CUKAI

Cukai Rokok Sumbang 153 Triliun Rupiah pada 2018, Sudahkah Pemerintah Bersikap Adil?

Cukai rokok kembali menjadi salah satu penyumbang terbesar bagi pendapatan negara. Tercatat sepanjang 2018 sumbangan cukai rokok mencapai Rp 153 triliun dari total realisasi penerimaan Bea Cukai yang mencapai Rp 205,5 triliun.

Direktur Jenderal Bea Cukai Heru Pambudi mengungkapan, penerimaan terbesar Bea Cukai 2018 disumbang oleh penerimaan cukai rokok.

“Cukai itu capai Rp159,7 triliun terdiri dari cukai rokok Rp 153 triliun, minuman (beralkohol) Rp 6,4 triliun dan etil alkohol Rp 0,1 triliun dan cukai lainnya Rp 0,1 triliun,” ujarnya di Kantor Kementerian Keuangan, Jakarta, Rabu (2/1/2019).

Pemerintah sendiri di Rancangan Anggaran Pendapatan dan Belanja Negara (RAPBN) 2018 menargetkan penerimaan negara dari cukai rokok sebesar Rp 150 triliun. Artinya cukai rokok berhasil memenuhi target yang dipatok oleh pemerintah.

Padahal sepanjang tahun 2018 kondisi industri rokok sedang tidak bagus-bagus amat. Bahkan terbebani dengan banyak faktor, seperti kebijakan kenaikan cukai yang eksesif di awal tahun, kampanye negatif antirokok, hingga pembatasan-pembatasan iklan dan konsumsi rokok di daerah-daerah melalui Peraturan Daerah Kawasan Tanpa Rokok (Perda KTR).

Berdasarkan data yang dihimpun oleh Gabungan Perserikatan Pabrik Rokok Indonesia (GAPPRI), Industri Hasil Tembakau terus mengalami penurunan volume produksi dengan rerata penurunan hingga 2%. Penurunan produksi rokok pada 2018 diprediksi sebesar 9,8 miliar batang atau menjadi 321,9 miliar batang.

Di hulu petani tembakau dan cengkih ,meskipun cukai rokok terus dinaikan, persoalan Dana Bagi Hasil Cukai Tembakau (DBHCHT) masih belum dinikmati dengan baik oleh para petani.
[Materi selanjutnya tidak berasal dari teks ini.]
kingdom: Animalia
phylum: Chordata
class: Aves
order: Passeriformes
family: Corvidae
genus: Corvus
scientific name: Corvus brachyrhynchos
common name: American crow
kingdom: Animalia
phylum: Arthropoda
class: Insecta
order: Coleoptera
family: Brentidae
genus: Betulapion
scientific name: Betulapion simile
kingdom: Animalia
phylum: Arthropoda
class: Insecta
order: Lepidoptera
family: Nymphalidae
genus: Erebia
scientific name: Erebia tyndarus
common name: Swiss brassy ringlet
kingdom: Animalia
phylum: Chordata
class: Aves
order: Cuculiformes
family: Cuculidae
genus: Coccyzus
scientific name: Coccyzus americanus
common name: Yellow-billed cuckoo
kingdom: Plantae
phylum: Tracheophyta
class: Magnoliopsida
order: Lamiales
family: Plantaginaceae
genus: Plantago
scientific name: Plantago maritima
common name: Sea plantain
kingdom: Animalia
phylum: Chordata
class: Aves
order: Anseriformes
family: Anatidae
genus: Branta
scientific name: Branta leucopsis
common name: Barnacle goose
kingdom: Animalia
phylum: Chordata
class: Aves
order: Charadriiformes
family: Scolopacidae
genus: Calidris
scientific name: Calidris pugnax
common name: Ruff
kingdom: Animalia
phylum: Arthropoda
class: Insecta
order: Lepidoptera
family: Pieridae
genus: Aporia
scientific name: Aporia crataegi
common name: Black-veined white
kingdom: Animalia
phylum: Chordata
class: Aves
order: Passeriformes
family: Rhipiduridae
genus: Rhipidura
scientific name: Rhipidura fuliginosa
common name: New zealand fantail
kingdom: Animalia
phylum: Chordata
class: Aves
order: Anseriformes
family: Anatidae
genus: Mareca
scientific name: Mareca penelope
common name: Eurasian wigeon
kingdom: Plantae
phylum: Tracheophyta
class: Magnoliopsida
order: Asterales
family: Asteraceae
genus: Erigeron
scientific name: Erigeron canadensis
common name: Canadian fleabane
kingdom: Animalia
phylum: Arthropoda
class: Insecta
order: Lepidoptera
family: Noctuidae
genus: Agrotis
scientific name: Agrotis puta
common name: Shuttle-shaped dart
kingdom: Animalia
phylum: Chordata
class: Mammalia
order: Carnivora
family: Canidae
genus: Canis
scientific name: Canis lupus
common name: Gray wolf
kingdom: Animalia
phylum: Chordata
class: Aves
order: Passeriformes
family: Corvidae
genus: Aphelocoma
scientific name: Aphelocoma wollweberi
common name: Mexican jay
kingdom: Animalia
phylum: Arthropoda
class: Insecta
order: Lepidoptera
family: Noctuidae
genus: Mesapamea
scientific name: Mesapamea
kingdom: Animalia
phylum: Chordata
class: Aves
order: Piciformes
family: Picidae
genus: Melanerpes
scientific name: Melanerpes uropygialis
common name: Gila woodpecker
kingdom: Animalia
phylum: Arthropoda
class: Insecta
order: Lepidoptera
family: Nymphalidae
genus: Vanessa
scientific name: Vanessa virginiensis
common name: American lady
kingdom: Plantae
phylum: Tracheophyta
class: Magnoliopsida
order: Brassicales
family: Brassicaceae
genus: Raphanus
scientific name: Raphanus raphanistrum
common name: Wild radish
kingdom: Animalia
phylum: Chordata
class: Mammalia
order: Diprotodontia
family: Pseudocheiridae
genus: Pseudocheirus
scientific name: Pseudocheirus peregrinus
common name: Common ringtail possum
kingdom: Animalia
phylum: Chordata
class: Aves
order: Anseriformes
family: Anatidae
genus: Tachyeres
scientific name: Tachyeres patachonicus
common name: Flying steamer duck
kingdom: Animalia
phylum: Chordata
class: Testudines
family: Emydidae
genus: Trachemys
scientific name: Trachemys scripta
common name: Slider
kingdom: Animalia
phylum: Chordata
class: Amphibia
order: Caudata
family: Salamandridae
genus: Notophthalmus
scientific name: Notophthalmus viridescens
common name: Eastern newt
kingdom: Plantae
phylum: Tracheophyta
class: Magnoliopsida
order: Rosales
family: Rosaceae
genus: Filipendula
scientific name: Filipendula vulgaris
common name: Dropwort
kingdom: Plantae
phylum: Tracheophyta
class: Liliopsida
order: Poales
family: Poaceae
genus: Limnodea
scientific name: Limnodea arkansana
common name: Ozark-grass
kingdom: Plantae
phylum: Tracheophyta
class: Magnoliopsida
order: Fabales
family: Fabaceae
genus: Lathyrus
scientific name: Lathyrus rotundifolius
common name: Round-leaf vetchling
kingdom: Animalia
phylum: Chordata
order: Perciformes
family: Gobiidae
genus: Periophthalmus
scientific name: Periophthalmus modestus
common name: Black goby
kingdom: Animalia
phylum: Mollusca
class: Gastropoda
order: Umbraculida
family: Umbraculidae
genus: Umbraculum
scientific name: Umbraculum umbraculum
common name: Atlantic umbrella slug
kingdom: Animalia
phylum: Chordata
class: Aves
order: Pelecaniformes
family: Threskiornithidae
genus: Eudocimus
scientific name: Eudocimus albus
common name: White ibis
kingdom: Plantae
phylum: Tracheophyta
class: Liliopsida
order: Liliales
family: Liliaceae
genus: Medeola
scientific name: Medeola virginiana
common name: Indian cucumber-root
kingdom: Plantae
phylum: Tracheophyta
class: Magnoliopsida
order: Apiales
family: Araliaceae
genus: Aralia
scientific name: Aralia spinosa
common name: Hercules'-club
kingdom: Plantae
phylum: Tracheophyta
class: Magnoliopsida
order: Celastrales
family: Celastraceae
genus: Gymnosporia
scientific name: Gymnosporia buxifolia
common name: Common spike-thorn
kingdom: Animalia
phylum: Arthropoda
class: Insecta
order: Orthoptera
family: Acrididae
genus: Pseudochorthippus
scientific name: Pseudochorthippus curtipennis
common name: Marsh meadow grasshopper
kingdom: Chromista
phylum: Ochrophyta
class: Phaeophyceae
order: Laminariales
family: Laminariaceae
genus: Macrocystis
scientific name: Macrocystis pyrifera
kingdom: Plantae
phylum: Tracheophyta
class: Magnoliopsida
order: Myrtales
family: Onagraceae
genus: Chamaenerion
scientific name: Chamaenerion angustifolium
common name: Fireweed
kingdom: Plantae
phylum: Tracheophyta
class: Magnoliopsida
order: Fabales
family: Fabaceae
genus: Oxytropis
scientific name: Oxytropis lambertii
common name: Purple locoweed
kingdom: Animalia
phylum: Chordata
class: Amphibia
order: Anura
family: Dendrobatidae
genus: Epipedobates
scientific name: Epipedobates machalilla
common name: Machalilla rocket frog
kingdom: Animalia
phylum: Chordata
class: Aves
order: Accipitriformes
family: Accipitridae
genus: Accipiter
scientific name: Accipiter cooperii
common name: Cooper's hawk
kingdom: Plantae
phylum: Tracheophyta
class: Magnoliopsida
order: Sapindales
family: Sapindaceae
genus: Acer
Serapan tembakau dan cengkih pun kian berkurang seiring dengan banyaknya pabrikan rokok yang tumbang akibat tidak kuat membayar cukai.

Sejak 2006 jumlah unit usaha IHT di Indonesia sebanyak 4.669 hingga delapan tahun kemudian menurun drastis hanya tinggal 754 unit di tahun 2014. Setahun kemudian, jumlahnya berkurang kembali menjadi 600 unit. Industri yang gulung tikar adalah industri kecil menengah (produsen rumahan, pabrikan kecil).

Banyaknya pabrik rokok yang gulung tikar tentunya berimbas kepada PHK masal para pekerja pabrik rokok. Dan kita sama-sama tahu bahwa industri rokok adalah industri yang padat karya, sebanyak jutaan orang bergantung di dalamnya pada industri ini.

Jika hal ini terus-menerus terjadi, sektor ketenagakerjaan akan terpukul akibat dari jutaan orang yang kehilangan pekerjaan di sektor Industri Hasil Tembakau.

Di hilir ada pedagang dan konsumen rokok juga turut terbebani akibat kondisi ini. Ditambah, di banyak daerah terdapat Perda KTR yang menjadi momok menakutkan dan alat diskriminasi Industri Hasil Tembakau.

Perda KTR melarang iklan, promosi dan penjualan rokok yang sebenarnya bertentangan dengan hukum perundang-undangan di atasnya. Hal tersebut kemudian membuat gaduh para pelaku usaha di sektor Industri Hasil Tembakau.

Ketidakadilan ini juga terjadi pada konsumen. Konsumen rokok atau perokok kini haknya dibatasi secara berlebihan. Akses ruang merokoknya dibatasi, bahkan ruang merokoknya ditiadakan. Selain itu perokok juga dibayang-bayangi dengan penerapan sanksi tidak masuk akal yang dicetuskan pemerintah daerah dalam Perda KTR.

Melihat fakta kondisi Industri Hasil Tembakau di atas, kini pertanyaannya adalah: Industri hasil tembakau melalui cukai rokoknya memberikan manfaat yang besar bagi perekonomian negara, tapi kenapa justru selalu ditekan oleh pemerintah? Kalau seperti ini lebih baik tutup saja Industri Hasil Tembakau di Indonesia. Biarkan pemerintah dan kelompok anti-antian ke depannya memikirkan bagimana mencari ratusan triliun setiap tahunnya bagi kas negara.